MANGROVE as described here has been fully implemented and deployed in our department, complete with a simple schema, the annotation tool, and several instant gratification services. See [3] for a more complete description of the system and our experiences with MANGROVE.

2.1 Discussion

MANGROVE is designed to support the goals listed towards the end of Section 1. First, MANGROVE supports ease of authoring by providing a simple graphical annotation tool, deferring integrity constraints to the application, and permitting authors to annotate HTML lightly and incrementally. Next, MANGROVE supports instant gratification with a loop that takes freshly published semantic content through the parser, to the database, through the notifier, to MANGROVE services, and then back to the user through the service feedback mechanism mentioned above. Finally, MANGROVE supports robustness with its service feedback mechanism, by associating a source URL with every fact in the database, and by providing a service construction template, which assists services in cleaning and interpreting the data based on these URLs.

A fundamental difference between MANGROVE and traditional data management applications is that authors who enter data may not be aware of which services consume their data and what is required in order for their data to be well formed. Hence, an author may annotate data and publish it, but then fail to find the desired event in the calendar (perhaps because the calendar did not understand the dates specified). The challenge is to create an environment where a novice user can easily understand and rectify this situation.

To address this problem, we provide the service feedback mechanism that accepts a URL as input. Services registered with the notifier then process all annotated data at that URL and output information about problems encountered (e.g., a date was ambiguous or missing) and/or about successful processing (e.g., a link to the newly added calendar event).¹ As a convenience, we invoke the service feedback mechanism whenever authors publish new data. Thus, this mechanism supports both robustness (by helping authors to produce well-formed data) and instant gratification (by making it easier for authors to find the tangible output resulting from their new semantic data).
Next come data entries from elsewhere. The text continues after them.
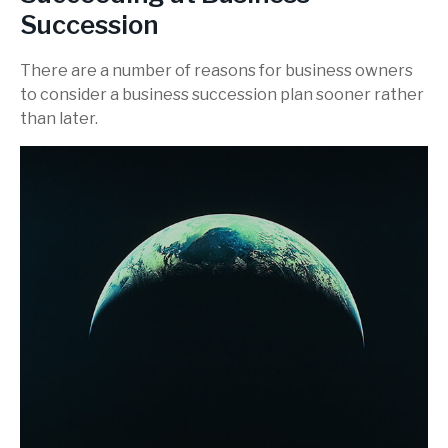
Succession
There are a number of reasons for business owners
to consider a business succession plan sooner rather
than later.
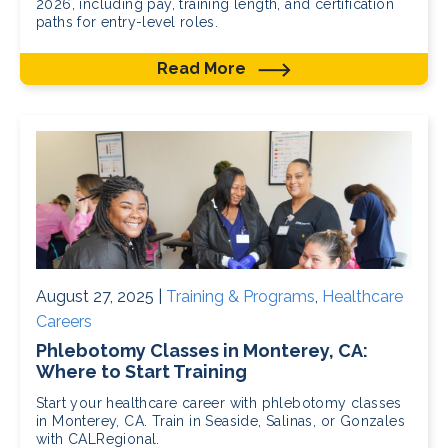
2026, including pay, training length, and certification
paths for entry-level roles.
Read More
August 27, 2025 |
Training & Programs
,
Healthcare
Careers
Phlebotomy Classes in Monterey, CA:
Where to Start Training
Start your healthcare career with phlebotomy classes
in Monterey, CA. Train in Seaside, Salinas, or Gonzales
with CALRegional.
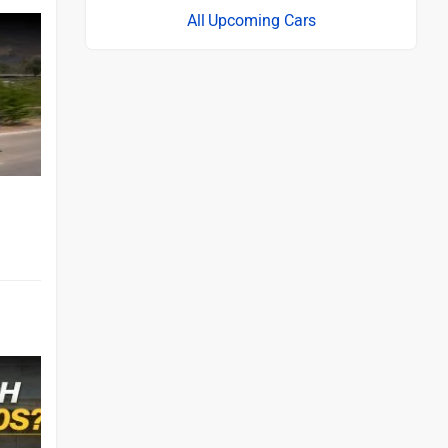
Upcoming Cars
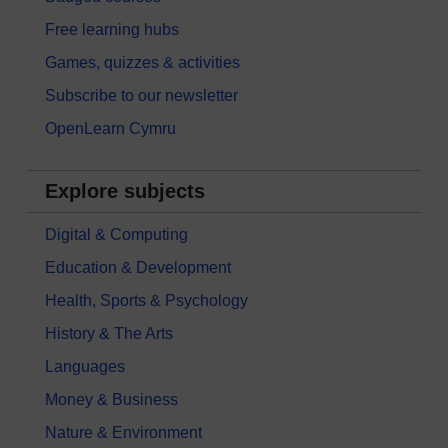
Free learning hubs
Games, quizzes & activities
Subscribe to our newsletter
OpenLearn Cymru
Explore subjects
Digital & Computing
Education & Development
Health, Sports & Psychology
History & The Arts
Languages
Money & Business
Nature & Environment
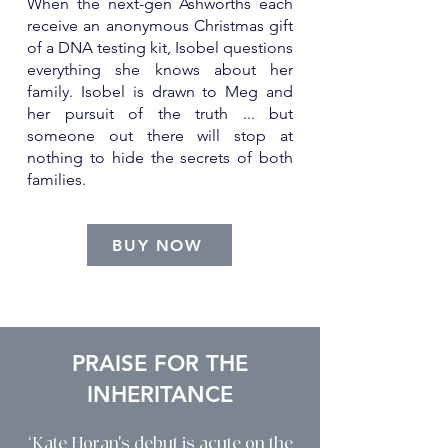
When the next-gen Ashworths each
receive an anonymous Christmas gift
of a DNA testing kit, Isobel questions
everything she knows about her
family. Isobel is drawn to Meg and
her pursuit of the truth ... but
someone out there will stop at
nothing to hide the secrets of both
families.
BUY NOW
PRAISE FOR THE
INHERITANCE
‘Kate Horan's debut is acute on the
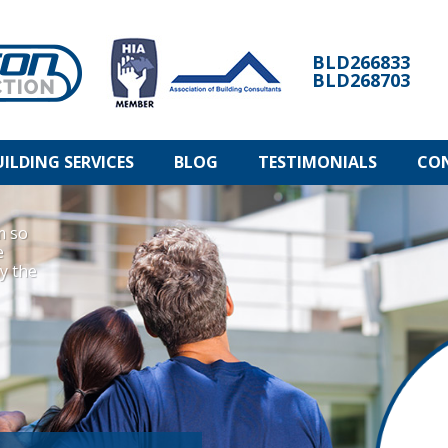
BLD266833
BLD268703
UILDING SERVICES
BLOG
TESTIMONIALS
CO
m so
e
ly the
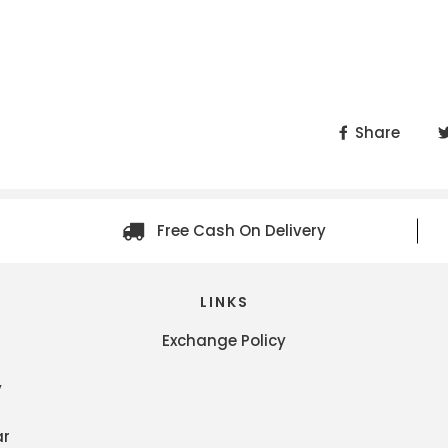
Share
Free Cash On Delivery
LINKS
Exchange Policy
y
ar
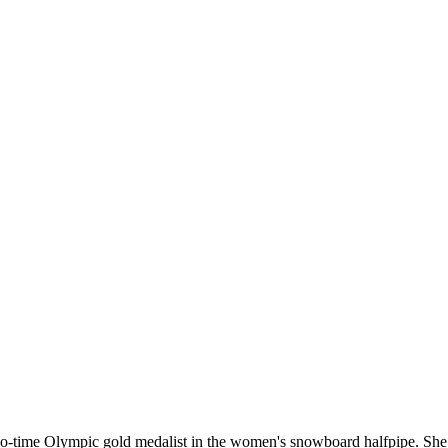
o-time Olympic gold medalist in the women's snowboard halfpipe. She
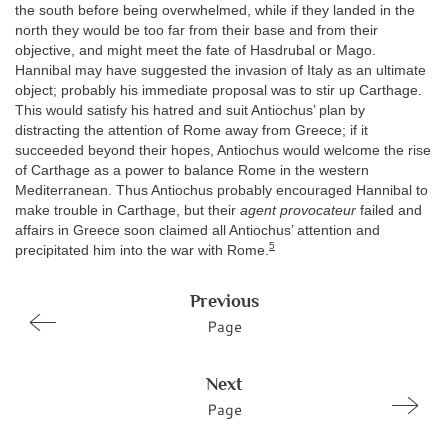
the south before being overwhelmed, while if they landed in the
north they would be too far from their base and from their
objective, and might meet the fate of Hasdrubal or Mago.
Hannibal may have suggested the invasion of Italy as an ultimate
object; probably his immediate proposal was to stir up Carthage.
This would satisfy his hatred and suit Antiochus’ plan by
distracting the attention of Rome away from Greece; if it
succeeded beyond their hopes, Antiochus would welcome the rise
of Carthage as a power to balance Rome in the western
Mediterranean. Thus Antiochus probably encouraged Hannibal to
make trouble in Carthage, but their
agent provocateur
failed and
affairs in Greece soon claimed all Antiochus’ attention and
5
precipitated him into the war with Rome.
Previous
Page
Next
Page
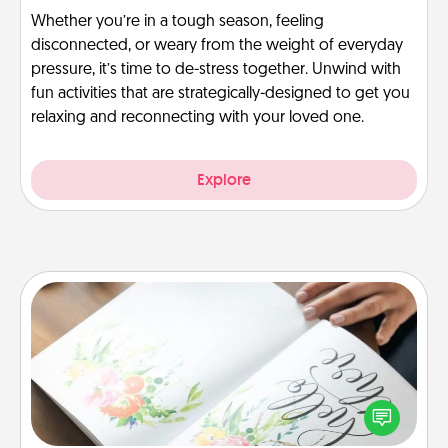
Whether you’re in a tough season, feeling
disconnected, or weary from the weight of everyday
pressure, it’s time to de-stress together. Unwind with
fun activities that are strategically-designed to get you
relaxing and reconnecting with your loved one.
Explore
Calligraphy Love Letter
Hire a calligrapher to turn a love letter or your
wedding vows into a beautifully written keepsake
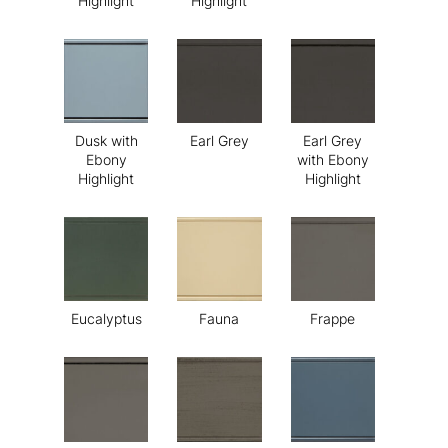
Highlight
Highlight
Dusk with
Earl Grey
Earl Grey
Ebony
with Ebony
Highlight
Highlight
Eucalyptus
Fauna
Frappe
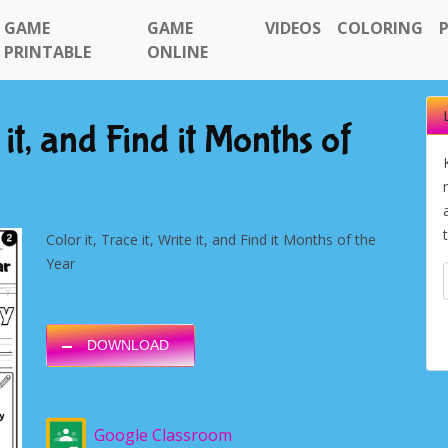
GAME
GAME
VIDEOS
COLORING
PRINTABLE
ONLINE
e it, and Find it Months of
Color it, Trace it, Write it, and Find it Months of the
Year
DOWNLOAD
Google Classroom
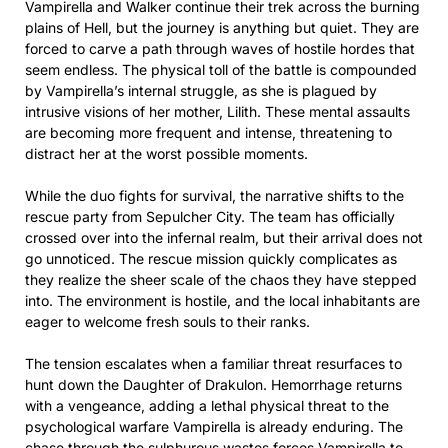
Vampirella and Walker continue their trek across the burning
plains of Hell, but the journey is anything but quiet. They are
forced to carve a path through waves of hostile hordes that
seem endless. The physical toll of the battle is compounded
by Vampirella’s internal struggle, as she is plagued by
intrusive visions of her mother, Lilith. These mental assaults
are becoming more frequent and intense, threatening to
distract her at the worst possible moments.
While the duo fights for survival, the narrative shifts to the
rescue party from Sepulcher City. The team has officially
crossed over into the infernal realm, but their arrival does not
go unnoticed. The rescue mission quickly complicates as
they realize the sheer scale of the chaos they have stepped
into. The environment is hostile, and the local inhabitants are
eager to welcome fresh souls to their ranks.
The tension escalates when a familiar threat resurfaces to
hunt down the Daughter of Drakulon. Hemorrhage returns
with a vengeance, adding a lethal physical threat to the
psychological warfare Vampirella is already enduring. The
chase through the sulphurous wastes forces Vampirella to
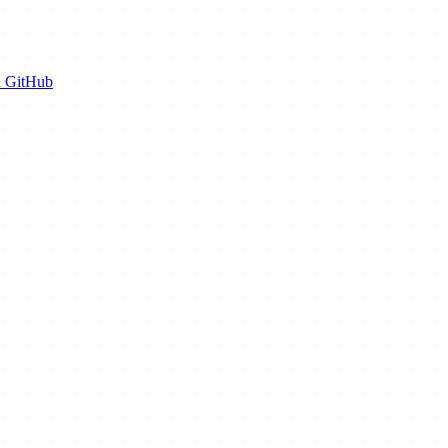
n GitHub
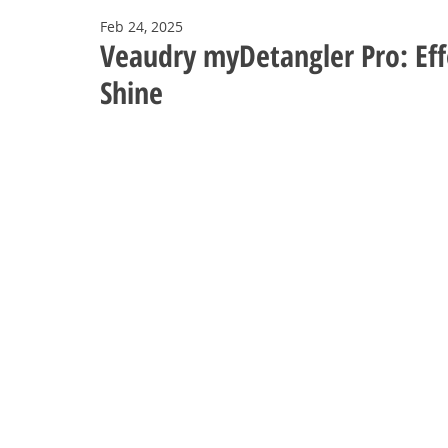
Feb 24, 2025
Veaudry myDetangler Pro: Eff
Shine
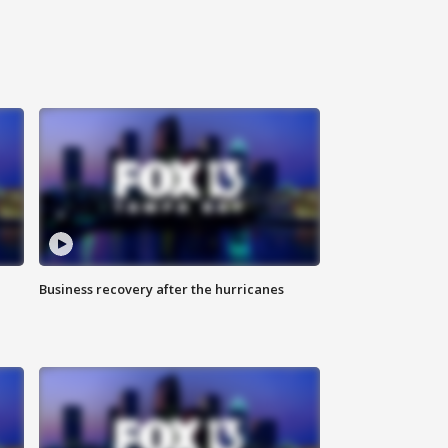
Business recovery after the hurricanes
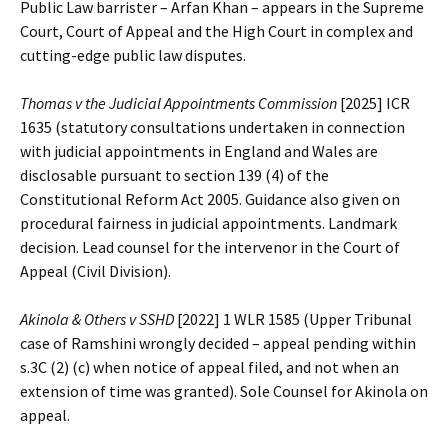
Public Law barrister – Arfan Khan – appears in the Supreme
Court, Court of Appeal and the High Court in complex and
cutting-edge public law disputes.
Thomas v the Judicial Appointments Commission
[2025] ICR
1635 (statutory consultations undertaken in connection
with judicial appointments in England and Wales are
disclosable pursuant to section 139 (4) of the
Constitutional Reform Act 2005. Guidance also given on
procedural fairness in judicial appointments. Landmark
decision. Lead counsel for the intervenor in the Court of
Appeal (Civil Division).
Akinola & Others v SSHD
[2022] 1 WLR 1585 (Upper Tribunal
case of Ramshini wrongly decided – appeal pending within
s.3C (2) (c) when notice of appeal filed, and not when an
extension of time was granted). Sole Counsel for Akinola on
appeal.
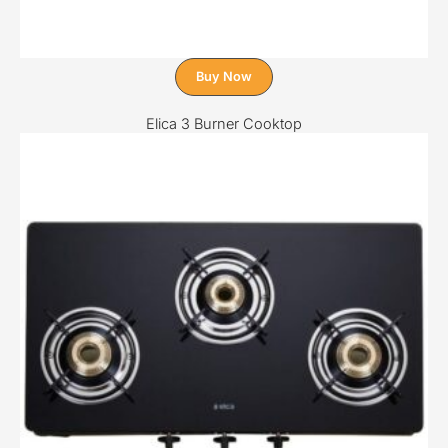
Buy Now
Elica 3 Burner Cooktop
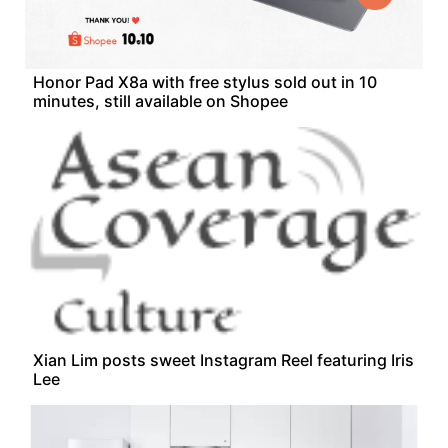
Honor Pad X8a with free stylus sold out in 10
minutes, still available on Shopee
Xian Lim posts sweet Instagram Reel featuring Iris
Lee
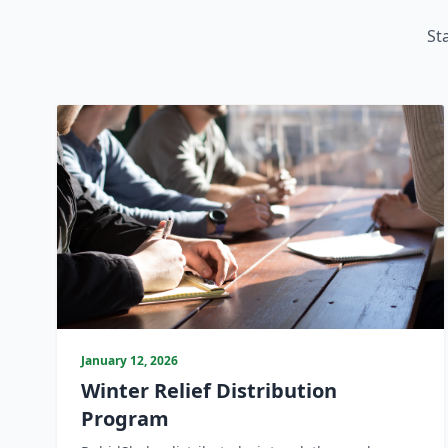
St
January 12, 2026
Winter Relief Distribution
Program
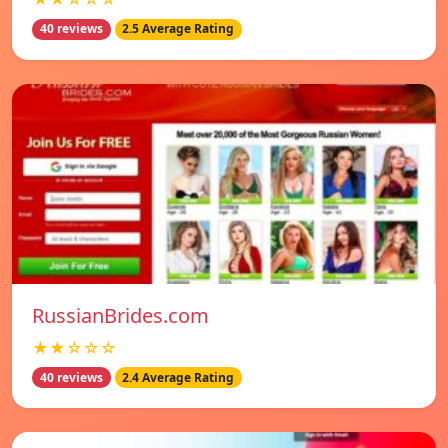
40 reviews
2.5 Average Rating
RussianBrides.com
★★☆☆☆
40 reviews
2.4 Average Rating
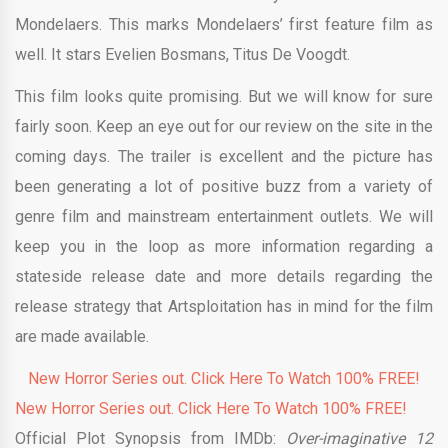
Mondelaers. This
marks
Mondelaers’ first feature film as
well. It stars Evelien Bosmans, Titus De Voogdt.
This film looks quite promising. But we will know for sure
fairly soon. Keep an eye out for our review on the site in the
coming days. The trailer is excellent and the picture has
been generating a lot of positive buzz from a variety of
genre film and mainstream entertainment outlets. We will
keep you in the loop as more information regarding a
stateside release date and more details regarding the
release strategy that Artsploitation has in mind for the film
are made available.
New Horror Series out. Click Here To Watch 100% FREE!
New Horror Series out. Click Here To Watch 100% FREE!
Official Plot Synopsis from IMDb:
Over-imaginative 12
Furthermore, the mechanism enables authors to receive serendipitous feedback from services previously unknown to the author, thus creating a discovery mechanism for potentially relevant semantic services.

3. CONCLUSION

Our goal in designing MANGROVE and in deploying it locally has been to test our design on today's HTML web against the requirements of ordinary users. MANGROVE and the services it enables are in everyday use in our department. Clearly, additional deployments in different universities, organizations, and countries are necessary to further refine and validate MANGROVE's design. New instant gratification services are necessary to drive further adoption, and a broad set of measurements is essential to test the usability and scalability of the system. Finally, we plan to incorporate MANGROVE as part of a peer-data management system to achieve web scale.

4. REFERENCES

S. Haustein and J. Pleumann.
Is participation in the semantic web too difficult?
In First International Semantic Web Conference, Sardinia, Italy, June 2002.
B. McBride.
Four steps towards the widespread adoption of a semantic web.
In First International Semantic Web Conference, Sardinia, Italy, June 2002.
L. McDowell, O. Etzioni, S. D. Gribble, A. Halevy, H. Levy, W. Pentney, D. Verma, and S. Vlasseva.
Evolving the semantic web with mangrove.
Technical Report UW-CSE-03-02-01, February 2003.

5. FOOTNOTES

^{(Back to text)} We restrict the processing to a limited number of services for tractability, and because not all services will have this feedback capability.